Non servono noiosi, prolissi ed accusatori quanto velleitari pipponi di qualche petulante ex.

Solo un bravo ed esperto mediatore, quale è Conte per sua cultura e deformazione professionale, può comprendere che, adesso, nella situazione creatasi e del tutto preventivata ( solo gli sciocchi possono credere davvero che non sarebbe accaduto ciò a cui stiamo assistendo ) in Afghanistan, l’unica mossa intelligente ed utile è quella di aprire un canale di dialogo con chi comanda, almeno temporaneamente, quel disgraziato Paese.

Ed è l’unica mossa, se condotta con sapienza ed abilità, capace di sventare alcune già evidenti problematiche che si presentano.

Se non si parla, dialoga, sfidando i talebani su un terreno che, per loro, può divenire molto scivoloso nonostante oggi agitino vessilli e la facciano da padroni, non si può aprire alcun corridoio umanitario e gestire con ordine quella che potrebbe trasformarsi a breve in una crisi umanitaria dagli esiti imprevedibili e che, parliamoci chiaro, saremo noi europei a beccarci dritti in faccia se non sapremo muoverci nel giusto modo, perchè gli States stanno dall’altra parte dell’Oceano e i profughi delle guerre messe in piedi e capitanate da loro per combattere il cosiddetto “Impero del Male” ce li abbiamo noi a due passi o poco più.

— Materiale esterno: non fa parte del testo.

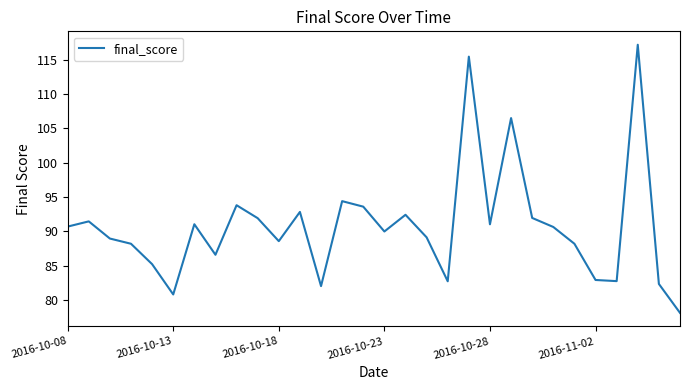

What is the difference between the maximum and minimum values?

39.1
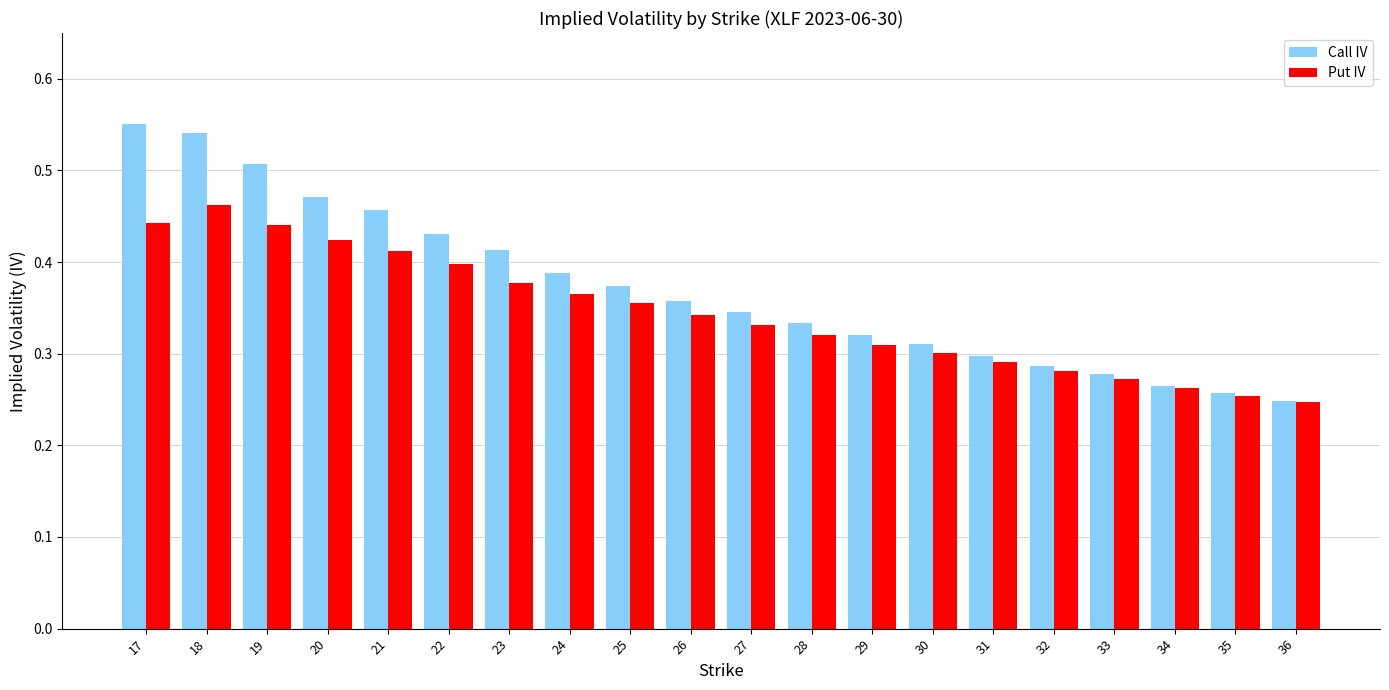

What are all the series names shown in the legend?

Call IV, Put IV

Inoltre, chiedere il coinvolgimento, all’interno della comunità internazionale, di Cina e Russia ( e con loro chi gli orbita intorno ) ponendole di fatto in un ruolo paritario serve proprio ad evitare di lasciare loro campo libero e piena autonomia d’azione che significherebbero, non serve un genio per capirlo, un sicuro e privilegiato rapporto con i talebani e con tutto ciò che l’Afghanistan, in termini economici e affaristici, rappresenta e potrebbe rappresentare in un futuro molto prossimo.

Un’altra cosa che le persone avvedute e capaci come Conte hanno già subodorato è la strumentalizzazione in atto dell’ondata di sdegno provocata da ciò che è accaduto: qualcuno la sta usando e la userà per dire al mondo, imbambolato davanti alla TV mentre guarda bambini, donne, spari, feriti e lunghi barboni neri che si mostrano tronfi a favor di telecamera, che finchè c’erano i soldati e la guerra, queste scene non c’erano, questo caos non esisteva e i talebani dovevano nascondersi come topi invece di uscire fuori indisturbati a fare i signori del vapore.

Perchè una parte, la solita, che è trasversale, potente e ben organizzata, vive di e sulla guerra permanente e se non riuscirà a ripristinare questa, che gli ha regalato vent’anni di straordinari profitti, ci proverà con l’Iran. Non resterà con le mani in mano, rinunciando alla sua preziosissima gallina dalle uova d’oro.
Per queste ragioni, il concetto di “dialogo”, che non significa vile resa o cinico affarismo a discapito del popolo afgano, lo esprime chi ha ben chiaro il quadro della situazione, le sue incognite, le sue insidie e il carico di complicazioni, potenzialmente devastanti, che si stanno prospettando sempre più concretamente.
Nessuno che ragioni come Conte pensa o ha mai pensato di fidarsi della parola dei talebani. Così come di quella degli altri.

In politica, soprattutto quando si tratta di situazioni delicate ed esplosive, non si va sulla fiducia nè ci si appella alla fiducia sulla parola.
E non servono noiosi, prolissi ed accusatori quanto velleitari pipponi di qualche petulante ex, anche di prestigiose istituzioni che, piaccia o meno, la loro parte la stanno svolgendo al meglio e guidate con lucida capacità da un ministro con i controcazzi.

E’ questo, oltre allo straordinario consenso “dal basso”, che ha sempre tormentato ( e continua a tormentare ) l’animo di chi è in politica per grazia ricevuta o perchè utile e fedele pedina dei padroni del vapore nostrani ( e non ): la chiarezza di visione e di azione in ogni situazione, anche la più inaspettata e drammatica ( pandemia docet ), dimostrata da Giuseppe Conte.